Given textual and archaeological evidence, it is thought that thousands of Europeans lived in Imperial China during the Yuan dynasty.[1] These were people from countries traditionally belonging to the lands of Christendom during the High to Late Middle Ages who visited, traded, performed Christian missionary work, or lived in China. This occurred primarily during the second half of the 13th century and the first half of the 14th century, coinciding with the rule of the Mongol Empire, which ruled over a large part of Eurasia and connected Europe with their Chinese dominion of the Yuan dynasty.[2] Whereas the Byzantine Empire centered in Greece and Anatolia maintained rare incidences of correspondence with the Tang, Song and Ming dynasties of China, the Holy See sent several missionaries and embassies to the early Mongol Empire as well as to Khanbaliq (modern Beijing), the capital of the Mongol-led Yuan dynasty of China. These contacts with the West were preceded by rare interactions between the Han dynasty and Hellenistic Greeks and Romans.

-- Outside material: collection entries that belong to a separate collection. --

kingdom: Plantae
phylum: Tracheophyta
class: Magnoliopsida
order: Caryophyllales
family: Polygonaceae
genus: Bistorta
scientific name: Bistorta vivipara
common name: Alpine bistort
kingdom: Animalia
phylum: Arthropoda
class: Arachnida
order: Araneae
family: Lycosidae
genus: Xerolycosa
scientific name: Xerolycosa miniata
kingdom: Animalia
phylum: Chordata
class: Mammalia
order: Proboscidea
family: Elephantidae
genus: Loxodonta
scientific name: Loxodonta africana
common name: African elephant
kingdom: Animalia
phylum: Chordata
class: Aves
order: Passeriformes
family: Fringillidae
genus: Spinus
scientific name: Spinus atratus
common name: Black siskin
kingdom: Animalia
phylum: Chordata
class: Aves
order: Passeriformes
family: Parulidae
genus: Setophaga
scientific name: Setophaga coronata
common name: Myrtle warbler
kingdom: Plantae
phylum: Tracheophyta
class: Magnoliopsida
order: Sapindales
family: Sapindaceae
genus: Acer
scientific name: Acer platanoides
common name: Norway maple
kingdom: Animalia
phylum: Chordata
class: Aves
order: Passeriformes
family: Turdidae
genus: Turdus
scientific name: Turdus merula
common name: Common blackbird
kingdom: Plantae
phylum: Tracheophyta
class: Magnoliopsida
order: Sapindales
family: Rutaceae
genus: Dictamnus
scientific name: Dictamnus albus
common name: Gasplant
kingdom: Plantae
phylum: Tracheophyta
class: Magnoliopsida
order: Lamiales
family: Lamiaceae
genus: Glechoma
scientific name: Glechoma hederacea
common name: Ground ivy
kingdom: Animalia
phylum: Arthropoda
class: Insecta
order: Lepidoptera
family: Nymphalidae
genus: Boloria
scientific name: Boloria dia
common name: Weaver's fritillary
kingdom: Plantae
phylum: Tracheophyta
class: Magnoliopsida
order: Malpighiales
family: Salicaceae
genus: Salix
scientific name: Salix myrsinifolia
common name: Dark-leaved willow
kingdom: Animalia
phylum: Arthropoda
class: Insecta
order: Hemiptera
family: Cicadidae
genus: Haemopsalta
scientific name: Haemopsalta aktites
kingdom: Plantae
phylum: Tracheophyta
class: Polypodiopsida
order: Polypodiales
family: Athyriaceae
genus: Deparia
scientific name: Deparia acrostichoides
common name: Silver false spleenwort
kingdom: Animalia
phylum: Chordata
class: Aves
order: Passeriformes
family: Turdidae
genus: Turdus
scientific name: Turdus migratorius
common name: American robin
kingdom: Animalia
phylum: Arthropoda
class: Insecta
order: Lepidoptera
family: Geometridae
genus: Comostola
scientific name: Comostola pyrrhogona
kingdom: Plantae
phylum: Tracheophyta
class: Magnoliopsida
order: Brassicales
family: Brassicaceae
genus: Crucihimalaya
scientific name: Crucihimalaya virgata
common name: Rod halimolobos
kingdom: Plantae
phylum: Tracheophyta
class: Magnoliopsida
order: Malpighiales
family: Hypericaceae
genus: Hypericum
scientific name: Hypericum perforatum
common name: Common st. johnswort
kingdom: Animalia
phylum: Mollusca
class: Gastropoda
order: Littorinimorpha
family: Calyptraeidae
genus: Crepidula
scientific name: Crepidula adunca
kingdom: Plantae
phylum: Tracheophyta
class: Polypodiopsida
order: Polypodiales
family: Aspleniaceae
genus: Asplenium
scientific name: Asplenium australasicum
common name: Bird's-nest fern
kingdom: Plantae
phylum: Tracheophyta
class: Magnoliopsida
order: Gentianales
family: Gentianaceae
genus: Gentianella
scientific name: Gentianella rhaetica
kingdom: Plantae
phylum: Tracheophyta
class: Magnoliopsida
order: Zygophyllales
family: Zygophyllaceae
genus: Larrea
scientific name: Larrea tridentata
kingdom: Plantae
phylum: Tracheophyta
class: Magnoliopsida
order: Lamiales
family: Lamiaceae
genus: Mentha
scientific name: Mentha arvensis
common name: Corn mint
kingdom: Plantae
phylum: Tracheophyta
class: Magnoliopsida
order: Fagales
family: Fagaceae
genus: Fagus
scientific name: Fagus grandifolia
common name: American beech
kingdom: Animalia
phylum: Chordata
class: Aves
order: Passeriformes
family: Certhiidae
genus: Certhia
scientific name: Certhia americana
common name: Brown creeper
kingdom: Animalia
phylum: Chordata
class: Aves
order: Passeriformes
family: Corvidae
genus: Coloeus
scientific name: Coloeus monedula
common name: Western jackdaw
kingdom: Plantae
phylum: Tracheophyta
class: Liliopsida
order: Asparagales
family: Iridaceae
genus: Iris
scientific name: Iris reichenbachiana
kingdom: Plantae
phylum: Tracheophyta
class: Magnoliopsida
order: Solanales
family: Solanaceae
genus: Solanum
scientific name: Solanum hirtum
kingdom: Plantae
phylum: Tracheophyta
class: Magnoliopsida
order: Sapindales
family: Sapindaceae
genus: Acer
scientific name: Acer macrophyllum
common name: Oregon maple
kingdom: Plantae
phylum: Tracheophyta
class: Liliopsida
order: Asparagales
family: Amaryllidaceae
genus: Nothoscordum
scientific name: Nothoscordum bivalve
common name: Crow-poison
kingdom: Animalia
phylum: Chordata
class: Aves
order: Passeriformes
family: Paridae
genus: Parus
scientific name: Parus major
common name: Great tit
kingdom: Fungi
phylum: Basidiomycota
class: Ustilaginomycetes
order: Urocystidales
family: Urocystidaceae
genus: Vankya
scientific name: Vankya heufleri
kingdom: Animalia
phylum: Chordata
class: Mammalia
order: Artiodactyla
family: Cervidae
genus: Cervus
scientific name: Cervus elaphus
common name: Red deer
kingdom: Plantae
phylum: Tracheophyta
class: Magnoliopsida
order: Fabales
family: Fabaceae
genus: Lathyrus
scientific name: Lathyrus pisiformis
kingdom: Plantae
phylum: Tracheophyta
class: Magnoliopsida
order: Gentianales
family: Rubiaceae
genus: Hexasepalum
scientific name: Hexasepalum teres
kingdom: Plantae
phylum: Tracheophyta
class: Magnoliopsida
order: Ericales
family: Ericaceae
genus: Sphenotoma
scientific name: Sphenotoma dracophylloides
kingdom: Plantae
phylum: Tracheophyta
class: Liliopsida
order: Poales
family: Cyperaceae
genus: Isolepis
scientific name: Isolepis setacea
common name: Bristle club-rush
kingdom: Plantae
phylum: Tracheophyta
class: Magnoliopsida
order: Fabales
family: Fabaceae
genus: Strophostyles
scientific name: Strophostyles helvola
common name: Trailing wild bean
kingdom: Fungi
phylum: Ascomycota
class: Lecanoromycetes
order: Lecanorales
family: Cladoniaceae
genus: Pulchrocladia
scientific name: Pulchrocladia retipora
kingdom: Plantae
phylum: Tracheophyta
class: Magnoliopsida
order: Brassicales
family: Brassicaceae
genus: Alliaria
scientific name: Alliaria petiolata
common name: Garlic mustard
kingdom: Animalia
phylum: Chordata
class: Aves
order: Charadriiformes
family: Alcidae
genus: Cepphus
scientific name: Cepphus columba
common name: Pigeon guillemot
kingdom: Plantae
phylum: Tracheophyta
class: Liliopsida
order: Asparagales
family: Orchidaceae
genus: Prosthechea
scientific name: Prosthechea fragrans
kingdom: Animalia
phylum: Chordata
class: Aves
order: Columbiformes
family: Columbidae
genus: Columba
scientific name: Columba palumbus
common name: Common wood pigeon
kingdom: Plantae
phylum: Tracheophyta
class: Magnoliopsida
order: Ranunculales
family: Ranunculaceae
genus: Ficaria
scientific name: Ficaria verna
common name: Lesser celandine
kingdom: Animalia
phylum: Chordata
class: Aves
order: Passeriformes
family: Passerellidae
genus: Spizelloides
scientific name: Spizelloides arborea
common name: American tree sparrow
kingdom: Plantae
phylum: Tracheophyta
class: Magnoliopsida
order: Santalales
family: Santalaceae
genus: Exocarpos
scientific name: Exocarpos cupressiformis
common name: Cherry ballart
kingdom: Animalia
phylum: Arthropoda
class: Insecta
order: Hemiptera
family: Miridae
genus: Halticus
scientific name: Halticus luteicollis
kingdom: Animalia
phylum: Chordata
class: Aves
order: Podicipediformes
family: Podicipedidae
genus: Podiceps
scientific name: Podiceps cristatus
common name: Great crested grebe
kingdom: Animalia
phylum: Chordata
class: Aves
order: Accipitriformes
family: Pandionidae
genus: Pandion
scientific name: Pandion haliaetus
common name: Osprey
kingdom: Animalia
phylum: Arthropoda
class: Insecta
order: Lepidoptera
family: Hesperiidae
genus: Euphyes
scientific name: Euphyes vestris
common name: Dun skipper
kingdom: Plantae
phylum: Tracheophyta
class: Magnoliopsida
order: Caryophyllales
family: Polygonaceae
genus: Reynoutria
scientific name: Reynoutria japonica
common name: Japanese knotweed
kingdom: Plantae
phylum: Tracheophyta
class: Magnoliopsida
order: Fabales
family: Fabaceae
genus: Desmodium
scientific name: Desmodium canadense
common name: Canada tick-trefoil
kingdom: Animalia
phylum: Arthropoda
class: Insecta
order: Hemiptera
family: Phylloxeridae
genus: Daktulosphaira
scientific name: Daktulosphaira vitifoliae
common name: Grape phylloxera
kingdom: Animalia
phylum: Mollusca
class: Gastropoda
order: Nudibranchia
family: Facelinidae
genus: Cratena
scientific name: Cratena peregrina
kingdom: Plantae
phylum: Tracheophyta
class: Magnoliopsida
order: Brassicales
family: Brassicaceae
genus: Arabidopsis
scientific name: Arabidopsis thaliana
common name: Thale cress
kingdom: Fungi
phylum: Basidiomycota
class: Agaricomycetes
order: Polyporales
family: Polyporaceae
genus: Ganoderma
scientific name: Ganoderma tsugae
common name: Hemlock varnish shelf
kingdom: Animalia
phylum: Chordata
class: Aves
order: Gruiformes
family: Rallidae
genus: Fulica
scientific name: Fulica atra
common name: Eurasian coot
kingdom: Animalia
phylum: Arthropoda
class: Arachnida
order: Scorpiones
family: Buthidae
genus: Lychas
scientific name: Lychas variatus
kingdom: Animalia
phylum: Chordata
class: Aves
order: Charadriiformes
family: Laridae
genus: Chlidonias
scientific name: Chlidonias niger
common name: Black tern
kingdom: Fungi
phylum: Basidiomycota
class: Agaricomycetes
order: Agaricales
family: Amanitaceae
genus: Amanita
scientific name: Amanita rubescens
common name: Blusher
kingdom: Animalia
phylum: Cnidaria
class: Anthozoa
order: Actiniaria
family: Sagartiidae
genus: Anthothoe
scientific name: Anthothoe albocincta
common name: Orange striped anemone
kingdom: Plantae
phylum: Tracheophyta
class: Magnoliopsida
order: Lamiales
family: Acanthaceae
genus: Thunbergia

Mainly located in places such as the Yuan capital of Karakorum, European missionaries and merchants traveled around various parts of the Yuan dynasty and other Mongol-ruled khanates during a period of time referred to by historians as the "Pax Mongolica". Perhaps the most important political consequence of this movement of peoples and intensified trade was the Franco-Mongol alliance, although the latter never fully materialized, at least not in a consistent manner.[3] The establishment of the Ming dynasty in 1368 and reestablishment of ethnic Han rule led to the cessation of European merchants and Roman Catholic missionaries living in China. Direct contact with Europeans was not renewed until Portuguese explorers and Jesuit missionaries arrived on Ming China's southern shores in the 1510s, during the Age of Discovery.
The Italian merchant Marco Polo, preceded by his father and uncle Niccolò and Maffeo Polo, traveled to China during the Yuan dynasty. Marco Polo wrote a famous account of his travels there, as did the Franciscan friar Odoric of Pordenone and the merchant Francesco Balducci Pegolotti. The author John Mandeville also wrote about his travels to China, but he may have based these on preexisting accounts. In Khanbaliq, the Roman archdiocese was established by John of Montecorvino, who was later succeeded by Giovanni de Marignolli. Other Europeans such as André de Longjumeau managed to reach the eastern borderlands of China in their diplomatic travels to the Yuan imperial court, while others such as Giovanni da Pian del Carpine, Benedykt Polak, and William of Rubruck traveled instead to Outer Mongolia. The Turkic Chinese Nestorian Christian Rabban Bar Sauma was the first diplomat from China to reach the royal courts of Christendom in the West.
^Roux (1993), p. 465
^The term "Medieval China" is mainly used by historians of Universal History. The dates between 585 (Sui dynasty) to 1368 (Yuan dynasty) comprise the medieval period in Chinese history. Historians of Chinese history call this period the "Chinese Imperial Era", which began after the unification of the seven kingdoms by the Qin dynasty. With the Ming dynasty, the early modern era began.
^Atwood, Christopher P. (2004), Encyclopedia of Mongolia and the Mongol Empire, New York: Facts on File, Inc., p. 583, ISBN 978-0-8160-4671-3.